Max Attribute Value Length Limits the maximum length of each attribute value. The default value is 128. The valid range is 1–2048. Available only when XML Limit Checks is enabled.
Max Cdata Length Limits the length of the CDATA section for each element. The default value is 65535. The valid range is 1–65535. Available only when XML Limit Checks is enabled.
Max Element Child Limits the maximum number of children each element is allowed, and includes other elements and character information. The default value is 65535. The valid range is 1–65535. Available only when XML Limit Checks is enabled.
Max Element Depth Limits the maximum number of nested levels in each element. The default value is 256. The valid range is 1–65535. Available only when XML Limit Checks is enabled.
Max Element Name Length Limits the maximum length of the name of each element. The default value is 128. The valid range is 1–65535. Available only when XML Limit Checks is enabled.
Max Namespace Limits the number of namespace declarations in the XML document.
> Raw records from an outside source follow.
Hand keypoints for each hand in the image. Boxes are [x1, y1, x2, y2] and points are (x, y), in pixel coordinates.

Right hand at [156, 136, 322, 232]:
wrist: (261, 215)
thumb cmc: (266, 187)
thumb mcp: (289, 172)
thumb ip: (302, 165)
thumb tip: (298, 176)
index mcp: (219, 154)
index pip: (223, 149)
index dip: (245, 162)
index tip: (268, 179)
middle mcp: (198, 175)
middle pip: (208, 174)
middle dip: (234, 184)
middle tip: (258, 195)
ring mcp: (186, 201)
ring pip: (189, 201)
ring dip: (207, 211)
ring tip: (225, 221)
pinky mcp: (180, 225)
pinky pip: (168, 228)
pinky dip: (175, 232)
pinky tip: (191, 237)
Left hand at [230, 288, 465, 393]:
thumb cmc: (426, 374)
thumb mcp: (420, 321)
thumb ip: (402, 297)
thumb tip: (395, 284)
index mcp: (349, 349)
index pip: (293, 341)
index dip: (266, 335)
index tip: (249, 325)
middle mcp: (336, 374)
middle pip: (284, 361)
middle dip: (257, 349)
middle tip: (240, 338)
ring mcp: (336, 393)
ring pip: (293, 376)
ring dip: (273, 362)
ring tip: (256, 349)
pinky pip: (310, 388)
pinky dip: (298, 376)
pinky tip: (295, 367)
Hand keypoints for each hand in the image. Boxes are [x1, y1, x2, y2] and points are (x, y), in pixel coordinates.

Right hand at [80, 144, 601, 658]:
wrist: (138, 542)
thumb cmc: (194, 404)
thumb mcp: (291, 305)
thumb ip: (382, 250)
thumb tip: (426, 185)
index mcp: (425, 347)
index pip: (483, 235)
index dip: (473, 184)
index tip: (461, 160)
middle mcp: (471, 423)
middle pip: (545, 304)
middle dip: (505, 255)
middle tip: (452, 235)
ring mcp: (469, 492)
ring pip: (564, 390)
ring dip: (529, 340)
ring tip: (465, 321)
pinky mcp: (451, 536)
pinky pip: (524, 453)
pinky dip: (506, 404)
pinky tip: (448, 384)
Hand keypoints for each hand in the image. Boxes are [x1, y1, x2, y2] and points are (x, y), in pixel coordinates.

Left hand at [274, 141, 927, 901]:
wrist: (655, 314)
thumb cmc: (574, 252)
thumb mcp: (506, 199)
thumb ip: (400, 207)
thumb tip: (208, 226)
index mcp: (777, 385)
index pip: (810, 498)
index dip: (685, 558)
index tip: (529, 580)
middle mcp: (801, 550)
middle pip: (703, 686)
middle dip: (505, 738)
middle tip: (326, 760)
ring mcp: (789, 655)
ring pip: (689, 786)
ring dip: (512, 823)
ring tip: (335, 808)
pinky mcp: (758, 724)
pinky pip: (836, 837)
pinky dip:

The default value is 16. The valid range is 0–256. Available only when XML Limit Checks is enabled.
Max Namespace URL Length Limits the URL length for each namespace declaration. The default value is 256. The valid range is 0–1024. Available only when XML Limit Checks is enabled.
XML XSS Check Enable to examine the bodies of incoming XML requests that might indicate possible cross-site scripting attacks. If the request contains a positive match, FortiADC responds with the corresponding action selected below.
XML SQL Injection Check Enable to examine bodies of incoming requests for inappropriate SQL characters and keywords that might indicate an SQL injection attack. If the request contains a positive match, FortiADC responds with the corresponding action selected below.
Severity

Set the severity level in WAF logs of potential attacks detected by the XML Detection profile. Select one of the following options:

  • High
  • Middle
  • Low
Action

Sets the action FortiADC will take if a security check detects a potential attack. Select one of the following actions:

  • Alert—Sends an alert when the profile detects a potential attack.
  • Deny—Blocks the incoming request.
Exception Name Optional. Select the exception profile that you want to apply to the XML Detection profile. See Configuring WAF Exception objects.